-- Start of ROWS --

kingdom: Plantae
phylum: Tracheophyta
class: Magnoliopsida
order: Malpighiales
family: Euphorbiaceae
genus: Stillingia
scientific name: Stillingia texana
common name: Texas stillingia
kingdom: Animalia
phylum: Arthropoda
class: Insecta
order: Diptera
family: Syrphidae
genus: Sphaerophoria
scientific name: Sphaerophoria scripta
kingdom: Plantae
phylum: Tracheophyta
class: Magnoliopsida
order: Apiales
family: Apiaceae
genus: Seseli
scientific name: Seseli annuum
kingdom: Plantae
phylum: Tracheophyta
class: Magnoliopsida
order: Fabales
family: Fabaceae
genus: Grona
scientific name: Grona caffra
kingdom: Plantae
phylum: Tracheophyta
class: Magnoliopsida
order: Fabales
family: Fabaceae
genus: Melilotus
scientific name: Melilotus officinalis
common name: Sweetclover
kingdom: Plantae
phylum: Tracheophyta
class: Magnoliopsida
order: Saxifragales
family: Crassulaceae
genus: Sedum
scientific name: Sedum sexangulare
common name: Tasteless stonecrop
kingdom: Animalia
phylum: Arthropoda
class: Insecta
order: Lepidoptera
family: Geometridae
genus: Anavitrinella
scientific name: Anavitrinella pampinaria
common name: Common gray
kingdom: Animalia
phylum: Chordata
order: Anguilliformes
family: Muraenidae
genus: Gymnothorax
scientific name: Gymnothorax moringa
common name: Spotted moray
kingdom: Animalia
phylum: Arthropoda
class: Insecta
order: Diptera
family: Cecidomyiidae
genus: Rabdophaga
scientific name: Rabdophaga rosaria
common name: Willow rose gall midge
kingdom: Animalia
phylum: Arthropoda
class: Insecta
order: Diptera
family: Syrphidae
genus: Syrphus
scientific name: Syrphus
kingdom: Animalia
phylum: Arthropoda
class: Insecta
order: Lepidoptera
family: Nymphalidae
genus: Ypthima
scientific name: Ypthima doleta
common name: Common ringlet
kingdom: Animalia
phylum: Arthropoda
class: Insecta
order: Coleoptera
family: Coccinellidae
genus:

-- End of ROWS --

▶ _WRITTEN REQUEST_
Convert every line in the entries above into a Markdown table with the columns Row and Line. Put a running row number in the first column and the text of the line in the second, and leave out any blank lines.

▶ _RESPONSE TO THIS EXERCISE_
| Row | Line |
|---|---|
| 1 | kingdom: Plantae |
| 2 | phylum: Tracheophyta |
| 3 | class: Magnoliopsida |
| 4 | order: Malpighiales |
| 5 | family: Euphorbiaceae |
| 6 | genus: Stillingia |
| 7 | scientific name: Stillingia texana |
| 8 | common name: Texas stillingia |
| 9 | kingdom: Animalia |
| 10 | phylum: Arthropoda |
| 11 | class: Insecta |
| 12 | order: Diptera |
| 13 | family: Syrphidae |
| 14 | genus: Sphaerophoria |
| 15 | scientific name: Sphaerophoria scripta |
| 16 | kingdom: Plantae |
| 17 | phylum: Tracheophyta |
| 18 | class: Magnoliopsida |
| 19 | order: Apiales |
| 20 | family: Apiaceae |
| 21 | genus: Seseli |
| 22 | scientific name: Seseli annuum |
| 23 | kingdom: Plantae |
| 24 | phylum: Tracheophyta |
| 25 | class: Magnoliopsida |
| 26 | order: Fabales |
| 27 | family: Fabaceae |
| 28 | genus: Grona |
| 29 | scientific name: Grona caffra |
| 30 | kingdom: Plantae |
| 31 | phylum: Tracheophyta |
| 32 | class: Magnoliopsida |
| 33 | order: Fabales |
| 34 | family: Fabaceae |
| 35 | genus: Melilotus |
| 36 | scientific name: Melilotus officinalis |
| 37 | common name: Sweetclover |
| 38 | kingdom: Plantae |
| 39 | phylum: Tracheophyta |
| 40 | class: Magnoliopsida |
| 41 | order: Saxifragales |
| 42 | family: Crassulaceae |
| 43 | genus: Sedum |
| 44 | scientific name: Sedum sexangulare |
| 45 | common name: Tasteless stonecrop |
| 46 | kingdom: Animalia |
| 47 | phylum: Arthropoda |
| 48 | class: Insecta |
| 49 | order: Lepidoptera |
| 50 | family: Geometridae |
| 51 | genus: Anavitrinella |
| 52 | scientific name: Anavitrinella pampinaria |
| 53 | common name: Common gray |
| 54 | kingdom: Animalia |
| 55 | phylum: Chordata |
| 56 | order: Anguilliformes |
| 57 | family: Muraenidae |
| 58 | genus: Gymnothorax |
| 59 | scientific name: Gymnothorax moringa |
| 60 | common name: Spotted moray |
| 61 | kingdom: Animalia |
| 62 | phylum: Arthropoda |
| 63 | class: Insecta |
| 64 | order: Diptera |
| 65 | family: Cecidomyiidae |
| 66 | genus: Rabdophaga |
| 67 | scientific name: Rabdophaga rosaria |
| 68 | common name: Willow rose gall midge |
| 69 | kingdom: Animalia |
| 70 | phylum: Arthropoda |
| 71 | class: Insecta |
| 72 | order: Diptera |
| 73 | family: Syrphidae |
| 74 | genus: Syrphus |
| 75 | scientific name: Syrphus |
| 76 | kingdom: Animalia |
| 77 | phylum: Arthropoda |
| 78 | class: Insecta |
| 79 | order: Lepidoptera |
| 80 | family: Nymphalidae |
| 81 | genus: Ypthima |
| 82 | scientific name: Ypthima doleta |
| 83 | common name: Common ringlet |
| 84 | kingdom: Animalia |
| 85 | phylum: Arthropoda |
| 86 | class: Insecta |
| 87 | order: Coleoptera |
| 88 | family: Coccinellidae |
| 89 | genus: |